Arlequim via o “Vigário de Cristo” diminuindo a tragédia enquanto ela se alastrava como nuvens de uma má tempestade que rápida e inevitavelmente se aproxima – uma tempestade que irá destruir vidas, mas poucos sabem. E os que sabem e falam a verdade são mentirosos. O Herege os ensinou assim.
Arlequim seria um destes mentirosos.
Arlequim o via falar de amor, enquanto era o ódio que era semeado cuidadosamente nos corações – “e eis aí”, o jovem ator circense pensou com ironia, “o maldito joio se infiltrando em meio ao trigo.”
Arlequim o via envenenando almas, enquanto elas criam estar sendo curadas, mas se tratava apenas do torpor do momento. Elas morreriam logo. Pois ele deixará que elas durmam, que elas acreditem na segurança... na paz.
Arlequim uma vez lera as seguintes palavras do próprio Jesus;
“Mas se alguém fizer cair no pecado um destes pequeninos que creem em mim, melhor lhe seria amarrar uma pedra de moinho no pescoço e se afogar nas profundezas do mar. Ai do mundo, por causa das coisas que fazem cair no pecado. É inevitável que tais coisas aconteçam, mas aí daquele por meio de quem elas acontecem...”(Mateus 18.6-7)
— Oh, Papa, você foi longe demais — Arlequim disse outra vez em voz alta. — Lamento por sua alma...
Era lamentável o destino de tal homem, assim como também, por causa dele, era também lamentável o destino daqueles que o seguiam.
Tido como o senhor da igreja, mas jamais o será. Usa o nome santo de Deus para justificar suas ações torpes, mas essas ações torpes jamais o justificarão diante de Deus.
Herege. És o Papa... o Pai nesta terra.
Não, o jovem palhaço sabia, a vontade daquele homem e de tantos outros que vieram não se tratava da boa vontade de Deus, mas dos intentos terríveis de Satanás.
O coração de Arlequim ardia em profunda mescla de tristeza e revolta.

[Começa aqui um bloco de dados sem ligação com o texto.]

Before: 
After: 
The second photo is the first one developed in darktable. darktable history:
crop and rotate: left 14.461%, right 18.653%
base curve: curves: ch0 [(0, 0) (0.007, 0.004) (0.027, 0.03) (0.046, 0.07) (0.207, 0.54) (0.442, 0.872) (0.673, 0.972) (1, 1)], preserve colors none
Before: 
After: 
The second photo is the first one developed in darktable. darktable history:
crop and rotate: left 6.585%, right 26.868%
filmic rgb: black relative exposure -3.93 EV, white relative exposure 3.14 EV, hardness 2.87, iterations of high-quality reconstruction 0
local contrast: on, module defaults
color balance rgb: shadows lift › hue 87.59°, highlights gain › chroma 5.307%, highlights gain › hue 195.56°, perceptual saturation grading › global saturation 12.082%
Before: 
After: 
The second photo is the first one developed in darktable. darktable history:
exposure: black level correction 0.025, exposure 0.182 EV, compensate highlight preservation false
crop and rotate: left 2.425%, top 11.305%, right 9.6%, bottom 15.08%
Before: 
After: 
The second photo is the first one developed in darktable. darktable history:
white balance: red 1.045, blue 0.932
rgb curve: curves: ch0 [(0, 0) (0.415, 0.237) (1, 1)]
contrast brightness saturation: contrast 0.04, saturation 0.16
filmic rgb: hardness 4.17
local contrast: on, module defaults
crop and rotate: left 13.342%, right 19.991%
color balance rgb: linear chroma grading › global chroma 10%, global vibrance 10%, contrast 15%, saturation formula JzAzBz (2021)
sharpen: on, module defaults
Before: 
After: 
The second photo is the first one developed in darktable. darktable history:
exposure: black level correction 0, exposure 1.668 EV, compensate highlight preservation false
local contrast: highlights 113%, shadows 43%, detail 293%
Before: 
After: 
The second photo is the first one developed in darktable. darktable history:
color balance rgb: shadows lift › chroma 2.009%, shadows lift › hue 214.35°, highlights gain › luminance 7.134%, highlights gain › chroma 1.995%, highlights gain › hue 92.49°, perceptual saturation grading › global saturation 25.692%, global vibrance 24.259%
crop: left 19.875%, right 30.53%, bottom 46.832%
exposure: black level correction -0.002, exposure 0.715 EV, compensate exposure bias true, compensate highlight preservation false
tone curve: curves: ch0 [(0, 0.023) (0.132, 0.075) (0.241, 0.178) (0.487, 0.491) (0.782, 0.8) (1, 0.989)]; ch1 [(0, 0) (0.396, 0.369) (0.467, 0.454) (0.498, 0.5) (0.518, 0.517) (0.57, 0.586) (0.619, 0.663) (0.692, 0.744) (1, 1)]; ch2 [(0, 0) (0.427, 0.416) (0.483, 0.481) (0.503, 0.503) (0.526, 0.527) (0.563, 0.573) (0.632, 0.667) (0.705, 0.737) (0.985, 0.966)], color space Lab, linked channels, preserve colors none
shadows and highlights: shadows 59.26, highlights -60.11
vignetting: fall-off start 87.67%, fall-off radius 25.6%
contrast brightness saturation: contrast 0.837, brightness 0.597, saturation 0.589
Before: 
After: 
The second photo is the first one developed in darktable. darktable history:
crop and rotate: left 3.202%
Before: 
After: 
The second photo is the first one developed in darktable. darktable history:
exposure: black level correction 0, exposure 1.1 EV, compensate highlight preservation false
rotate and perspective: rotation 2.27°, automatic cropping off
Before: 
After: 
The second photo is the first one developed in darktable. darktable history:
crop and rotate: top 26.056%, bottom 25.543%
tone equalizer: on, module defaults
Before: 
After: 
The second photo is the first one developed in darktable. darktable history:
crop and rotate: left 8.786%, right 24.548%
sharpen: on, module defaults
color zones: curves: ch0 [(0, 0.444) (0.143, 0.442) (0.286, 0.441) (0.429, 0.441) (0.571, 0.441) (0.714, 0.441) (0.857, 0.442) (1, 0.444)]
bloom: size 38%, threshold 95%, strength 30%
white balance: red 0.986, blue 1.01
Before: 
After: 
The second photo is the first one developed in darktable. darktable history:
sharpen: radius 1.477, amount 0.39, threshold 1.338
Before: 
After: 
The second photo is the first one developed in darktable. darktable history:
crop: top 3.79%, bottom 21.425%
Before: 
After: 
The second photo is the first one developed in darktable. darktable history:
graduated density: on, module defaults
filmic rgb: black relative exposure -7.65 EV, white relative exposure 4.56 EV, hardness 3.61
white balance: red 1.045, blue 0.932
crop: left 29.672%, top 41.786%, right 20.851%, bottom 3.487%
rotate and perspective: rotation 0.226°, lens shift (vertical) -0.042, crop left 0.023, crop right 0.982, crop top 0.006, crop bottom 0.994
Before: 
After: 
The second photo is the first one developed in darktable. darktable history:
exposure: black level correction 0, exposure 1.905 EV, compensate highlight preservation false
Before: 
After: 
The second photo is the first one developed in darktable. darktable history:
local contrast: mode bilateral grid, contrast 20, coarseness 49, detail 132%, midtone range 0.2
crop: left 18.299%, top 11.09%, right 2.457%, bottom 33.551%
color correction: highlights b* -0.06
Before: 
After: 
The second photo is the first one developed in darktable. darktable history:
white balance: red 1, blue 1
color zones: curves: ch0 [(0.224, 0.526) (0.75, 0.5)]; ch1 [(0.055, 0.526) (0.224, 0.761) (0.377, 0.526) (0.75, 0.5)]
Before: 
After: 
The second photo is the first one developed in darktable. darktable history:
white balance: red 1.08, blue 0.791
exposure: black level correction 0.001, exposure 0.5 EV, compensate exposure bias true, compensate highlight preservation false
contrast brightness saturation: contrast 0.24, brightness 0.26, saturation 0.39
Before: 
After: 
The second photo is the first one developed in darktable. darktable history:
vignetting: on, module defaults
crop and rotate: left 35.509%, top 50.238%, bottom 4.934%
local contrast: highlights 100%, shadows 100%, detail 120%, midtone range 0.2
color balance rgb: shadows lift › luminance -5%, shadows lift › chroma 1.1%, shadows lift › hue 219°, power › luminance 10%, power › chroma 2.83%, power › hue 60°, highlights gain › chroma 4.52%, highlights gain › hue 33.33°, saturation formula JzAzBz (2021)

Ele pedia perdão a Deus por tal sentimento. Pedia agora e provavelmente voltaria a fazê-lo, pois falharia outra vez.
Arlequim não negava já ter visto atos dignos daquele homem, não podia mentir. Porém se uma macieira der, em cada safra, duzentas maças, mas dentre estas apenas dez delas forem comestíveis, esta não se tratará de uma macieira que mereça permanecer dando frutos sendo que faz mais mal do que bem.
Arranquem-na! Cortem-na e a lancem no fogo! Pois o fogo é seu lugar.